What are city streets for? For decades, the urban planners and traffic engineers who designed America’s great cities had one answer to this question: a city street is designed to move cars from one place to another.
We can see the legacy of this philosophy every day on the clogged streets of America’s major cities. Our traffic jams are not just isolated incidents caused by a closed lane or stalled truck. Rather they are the consequence of a deep and longheld belief that streets belong to, are designed for, and should be accessed by, cars.
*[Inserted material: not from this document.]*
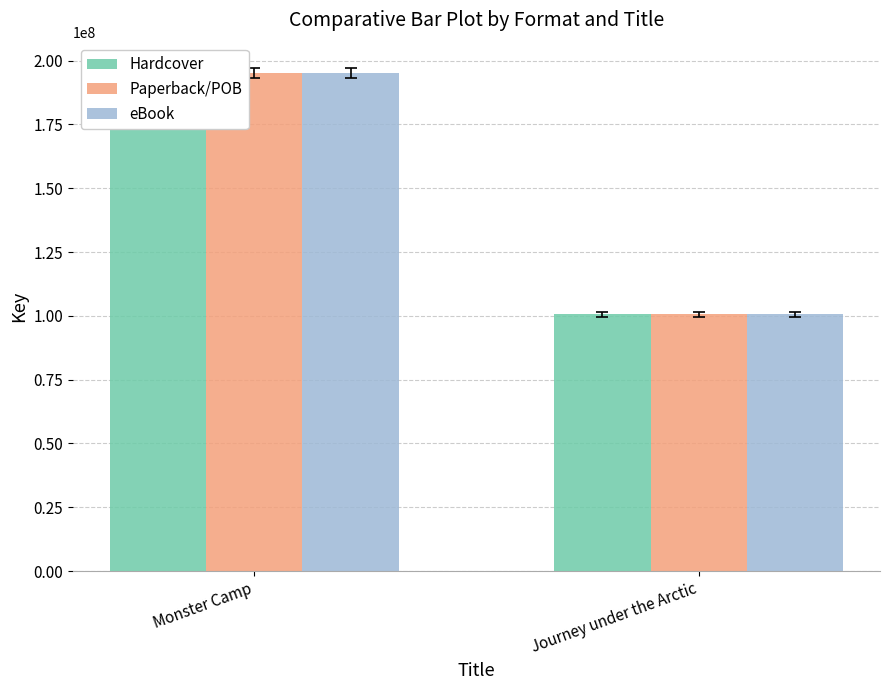

Between Journey under the Arctic and Monster Camp, which is larger?

Monster Camp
Now, however, that philosophy is beginning to change. As cities grapple with the challenges of the 21st century, a new idea has taken hold: if you design streets for cars and traffic, you get cars and traffic; if you design streets for people, you get people. Bringing bikes, pedestrians, and mass transit to a street, the thinking goes, brings life back to a community—and to a city.
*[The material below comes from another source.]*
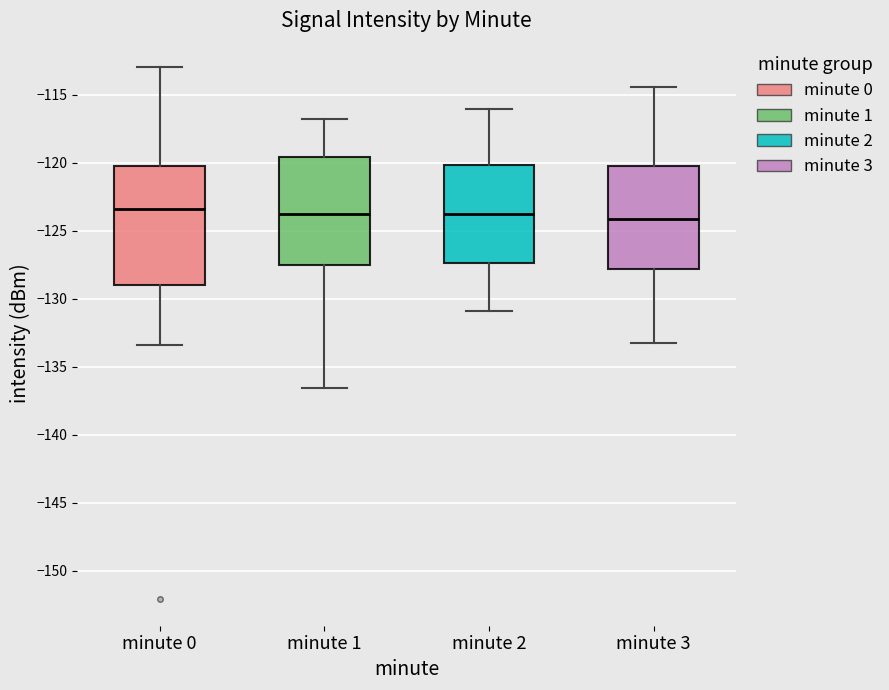

Which box is the tallest, from its lower edge to its upper edge?

minute 0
But making this change has not been easy. Because it turns out that the great American project of transforming our urban spaces—redesigning our cities to accommodate the car—intersected tragically with the other American project of race and class discrimination. And now that we’ve begun to undo the legacy of our auto-centric infrastructure, we have to try to undo the associated legacy of discrimination.
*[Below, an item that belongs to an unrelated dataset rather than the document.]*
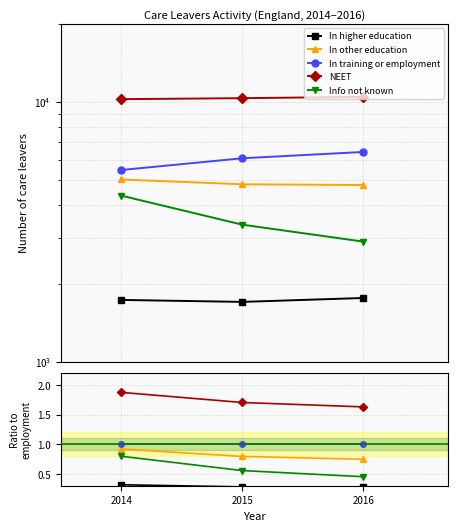

Is the value of In higher education at 2015 greater than the value of NEET at 2015?

No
Ways to Go explores these issues by followng three interconnected stories: a community reckons with the legacy of an elevated highway that destroyed an African American neighborhood in Syracuse, New York; an African American activist fights to bring bike equity to Chicago’s South Side; and the controversial ride sharing service Uber battles taxi drivers as it seeks to replace the private car in New York City.
The future of our cities will be both a question of design and a question of race. Ultimately, the film shows how our public spaces both reflect and shape our culture and explores whether and how we might change them for the better.